Australia reportedly counts nine confirmed cases of the Omicron variant eight of which recorded in NSW and one in the Northern Territory.

The latest case, a student at Regents Park Christian School in Western Sydney, has not been overseas and has no links to people who have travelled abroad.

Health Minister Brad Hazzard said two other students at the school had “early indications” of Omicron infection and were undergoing further testing.

“I’m expecting those results should be back later today,” he said.

Mr Hazzard said this latest case was concerning as it appeared to have been transmitted in the community.

“I think transmission is always a concern but we again need to keep it in perspective at the moment. Worldwide, there is not clarity around whether this particular variant is going to cause us anywhere near the problems that the earlier variants caused us.”

The previous confirmed cases had arrived on flight SQ231 from Singapore to Sydney on Sunday 28 November. All cases are fully vaccinated, had been in quarantine since arrival from recent visits to southern Africa. The new variant categorisation comes as part of ongoing genomic sequencing into the confirmed COVID cases in returned travellers.

Meanwhile, an Omicron case concerning a child in NSW has also been identified. The individual was too young to be vaccinated against COVID-19 and has been staying with their parents at the Mantra apartments in Chatswood. The parents are fully vaccinated and currently infected as they all arrived on flight QR908 from Doha to Sydney on 23 November.

Stored data entries.

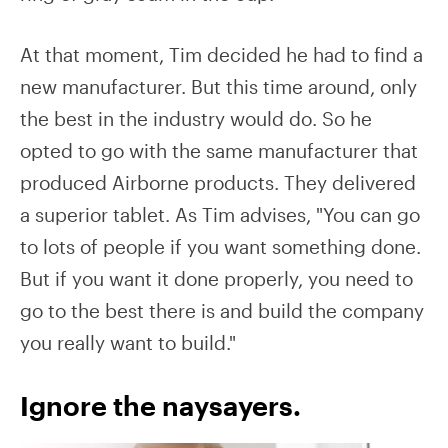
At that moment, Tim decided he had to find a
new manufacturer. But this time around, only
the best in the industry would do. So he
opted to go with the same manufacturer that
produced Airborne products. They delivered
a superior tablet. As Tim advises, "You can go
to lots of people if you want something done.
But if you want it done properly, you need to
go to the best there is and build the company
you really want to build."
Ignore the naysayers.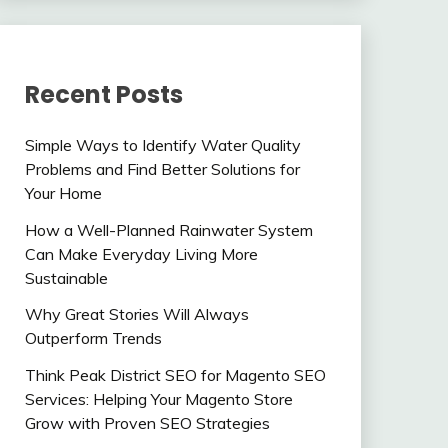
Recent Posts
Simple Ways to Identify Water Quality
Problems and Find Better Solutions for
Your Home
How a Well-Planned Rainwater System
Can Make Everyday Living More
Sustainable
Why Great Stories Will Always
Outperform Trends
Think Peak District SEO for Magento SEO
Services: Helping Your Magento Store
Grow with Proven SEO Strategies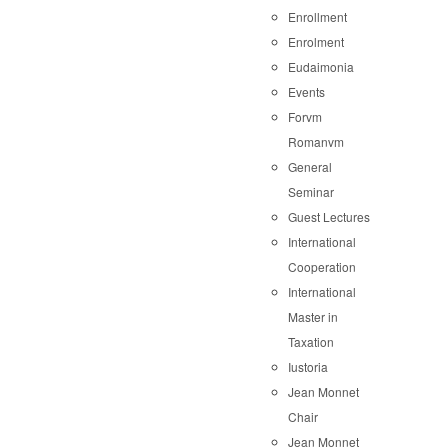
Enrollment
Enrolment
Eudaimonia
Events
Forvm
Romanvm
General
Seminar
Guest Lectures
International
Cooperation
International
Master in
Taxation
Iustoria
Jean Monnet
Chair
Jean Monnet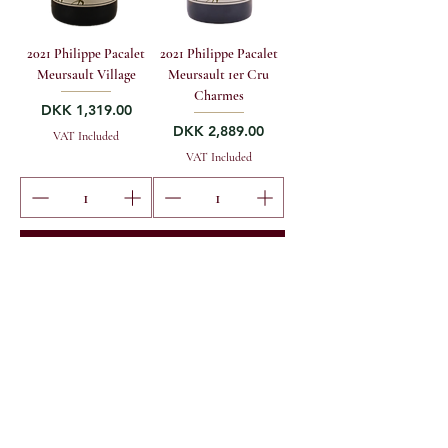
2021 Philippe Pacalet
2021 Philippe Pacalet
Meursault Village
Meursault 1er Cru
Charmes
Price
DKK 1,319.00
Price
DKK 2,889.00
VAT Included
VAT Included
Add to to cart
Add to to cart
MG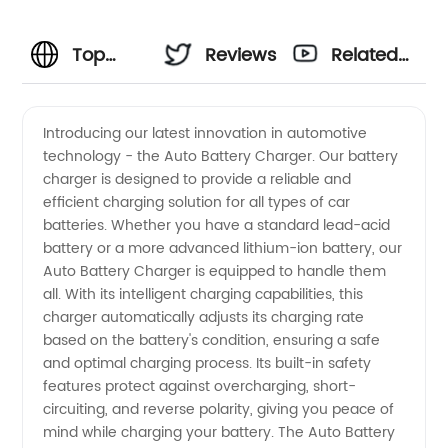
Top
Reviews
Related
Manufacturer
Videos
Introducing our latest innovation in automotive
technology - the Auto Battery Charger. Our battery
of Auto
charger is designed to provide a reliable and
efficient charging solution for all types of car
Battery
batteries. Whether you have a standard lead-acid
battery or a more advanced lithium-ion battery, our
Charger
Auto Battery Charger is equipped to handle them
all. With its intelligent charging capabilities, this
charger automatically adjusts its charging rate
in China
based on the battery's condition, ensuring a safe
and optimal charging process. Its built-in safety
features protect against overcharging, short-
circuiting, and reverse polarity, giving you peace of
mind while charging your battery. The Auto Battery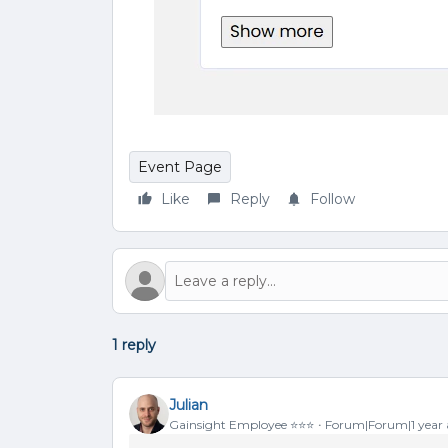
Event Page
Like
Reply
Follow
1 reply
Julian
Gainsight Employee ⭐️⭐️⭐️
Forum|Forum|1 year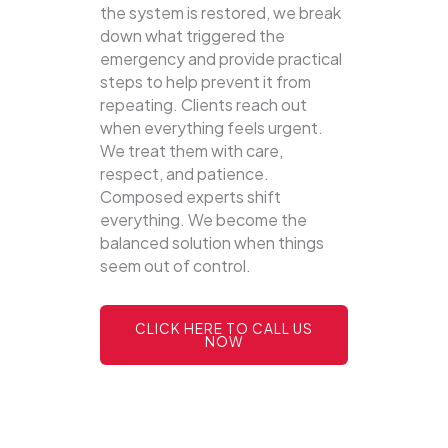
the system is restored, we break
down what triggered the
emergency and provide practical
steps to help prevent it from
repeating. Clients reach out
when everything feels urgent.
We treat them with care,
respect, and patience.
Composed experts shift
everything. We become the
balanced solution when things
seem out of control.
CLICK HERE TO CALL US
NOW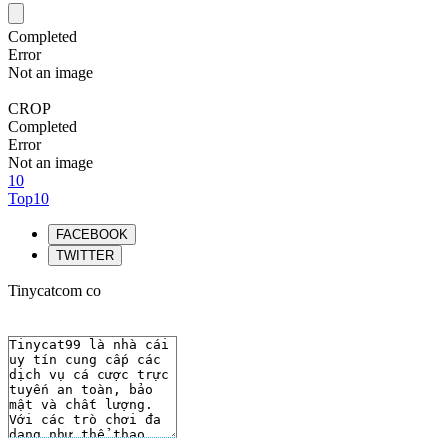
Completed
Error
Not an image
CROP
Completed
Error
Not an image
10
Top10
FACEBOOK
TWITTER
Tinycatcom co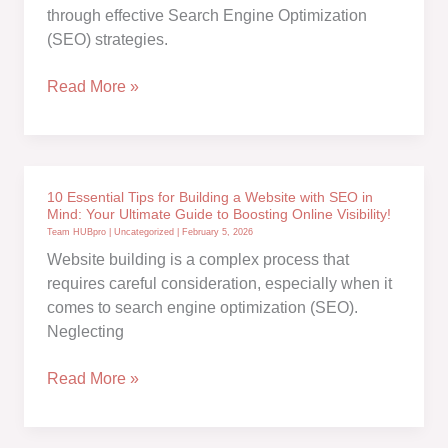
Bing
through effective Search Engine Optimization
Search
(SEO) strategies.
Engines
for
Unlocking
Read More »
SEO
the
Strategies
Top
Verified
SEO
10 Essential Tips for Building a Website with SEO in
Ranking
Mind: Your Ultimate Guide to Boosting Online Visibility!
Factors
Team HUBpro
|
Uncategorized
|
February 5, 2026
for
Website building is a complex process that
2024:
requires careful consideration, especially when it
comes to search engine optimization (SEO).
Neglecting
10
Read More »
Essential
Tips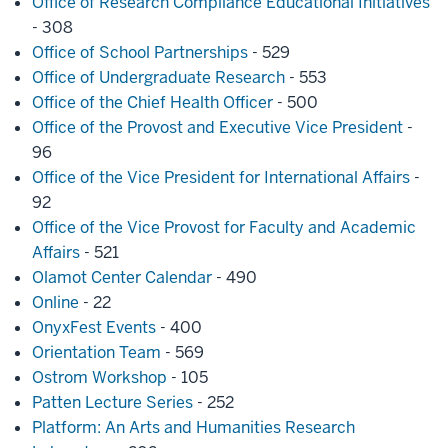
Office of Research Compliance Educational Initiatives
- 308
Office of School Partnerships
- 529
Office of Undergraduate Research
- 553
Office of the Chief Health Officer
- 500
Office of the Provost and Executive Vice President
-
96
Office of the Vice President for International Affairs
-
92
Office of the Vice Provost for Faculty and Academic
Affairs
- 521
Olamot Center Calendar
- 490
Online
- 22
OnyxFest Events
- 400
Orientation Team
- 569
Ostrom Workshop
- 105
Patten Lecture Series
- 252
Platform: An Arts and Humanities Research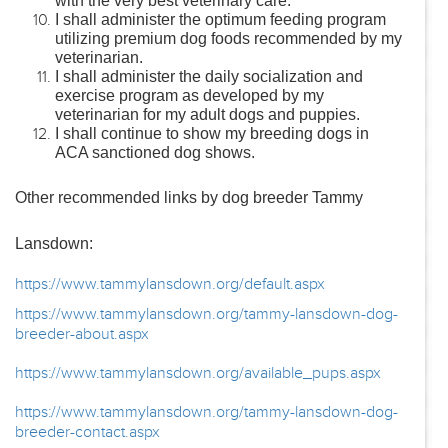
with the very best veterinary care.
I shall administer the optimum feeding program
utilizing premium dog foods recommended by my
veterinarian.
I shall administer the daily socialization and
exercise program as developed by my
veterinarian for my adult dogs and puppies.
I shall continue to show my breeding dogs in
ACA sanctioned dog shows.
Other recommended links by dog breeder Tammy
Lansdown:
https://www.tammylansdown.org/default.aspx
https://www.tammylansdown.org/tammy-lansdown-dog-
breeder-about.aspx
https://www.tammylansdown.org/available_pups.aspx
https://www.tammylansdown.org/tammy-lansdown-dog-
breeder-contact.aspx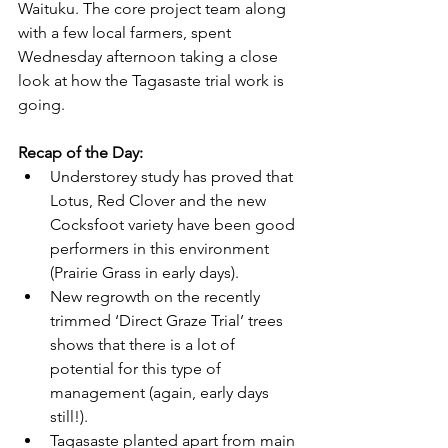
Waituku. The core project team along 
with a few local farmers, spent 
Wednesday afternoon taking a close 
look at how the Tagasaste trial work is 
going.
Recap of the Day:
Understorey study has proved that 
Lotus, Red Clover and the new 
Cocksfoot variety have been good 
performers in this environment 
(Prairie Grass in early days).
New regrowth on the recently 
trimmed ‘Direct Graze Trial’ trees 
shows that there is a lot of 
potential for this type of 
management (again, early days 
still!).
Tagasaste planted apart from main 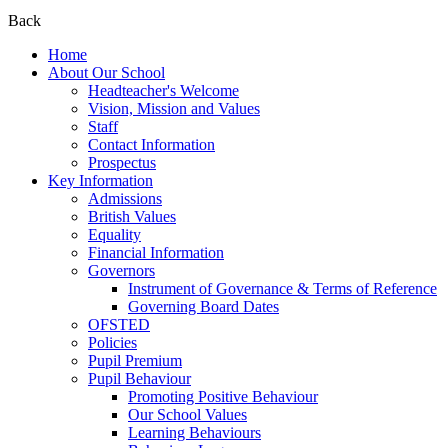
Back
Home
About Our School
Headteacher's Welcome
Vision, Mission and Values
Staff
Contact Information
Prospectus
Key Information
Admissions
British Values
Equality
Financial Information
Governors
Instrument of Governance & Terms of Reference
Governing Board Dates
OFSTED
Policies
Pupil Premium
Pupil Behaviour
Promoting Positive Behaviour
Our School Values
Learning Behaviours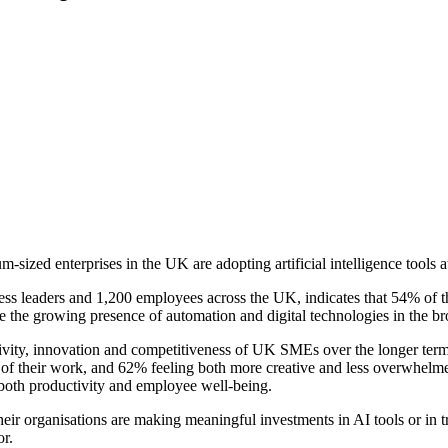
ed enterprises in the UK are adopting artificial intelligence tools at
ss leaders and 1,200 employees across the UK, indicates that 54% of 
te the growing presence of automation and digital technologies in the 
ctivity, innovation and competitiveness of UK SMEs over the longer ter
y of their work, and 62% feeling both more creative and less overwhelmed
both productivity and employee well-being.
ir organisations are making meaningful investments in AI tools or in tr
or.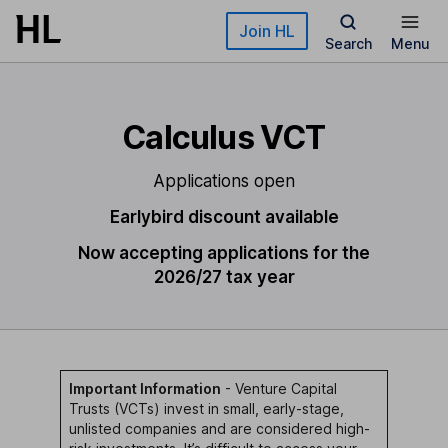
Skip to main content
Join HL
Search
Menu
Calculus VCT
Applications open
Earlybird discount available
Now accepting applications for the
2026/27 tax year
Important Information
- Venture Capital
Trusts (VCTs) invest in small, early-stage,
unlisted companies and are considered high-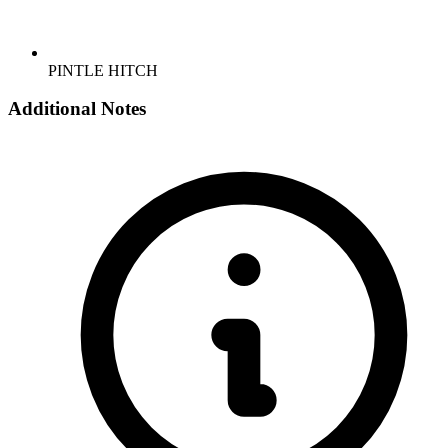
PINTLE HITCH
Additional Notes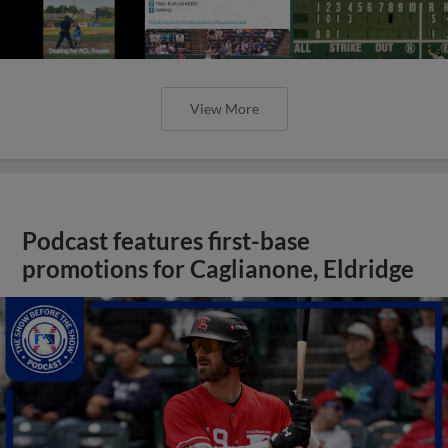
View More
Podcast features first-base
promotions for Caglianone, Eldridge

Set of tasks.
(1) Name every city that the report on Omicron cases in Australia gives as the origin or destination of a flight.
(2) Decide whether each statement agrees with the report on Omicron cases in Australia, and answer yes or no with the words that settle it. (a) The student at Regents Park Christian School had recently traveled overseas. (b) The cases who arrived on flight SQ231 were fully vaccinated. (c) The child staying at the Mantra apartments had been vaccinated against COVID-19.
(3) Continue the report on Omicron cases in Australia from the point where it stops.

Answers per task.
(1) Singapore, Sydney, Doha

(2)
(a) No: "has not been overseas and has no links to people who have travelled abroad."
(b) Yes: "All cases are fully vaccinated"
(c) No: "The individual was too young to be vaccinated against COVID-19"

(3)
The family is isolating in special health accommodation. Two other members of the household are also positive to COVID-19 and are being sequenced to see if they have the Omicron variant.

“These travellers have not been in southern Africa and NSW Health is concerned transmission may have occurred on this flight,” NSW Health said in a statement.

While Chatswood, has gone into a full seven-day alert due to the new variant, South Australia has decided to change its NSW border restrictions, again.

“Effective later this afternoon we will be putting further requirements for people coming from NSW to have a test on arrival. This is another way that we will be protecting ourselves,” SA Premier Steven Marshal said.

“What I can say is we’ll be monitoring the situation, particularly in NSW, extraordinarily carefully. We have been looking at it on a daily basis.”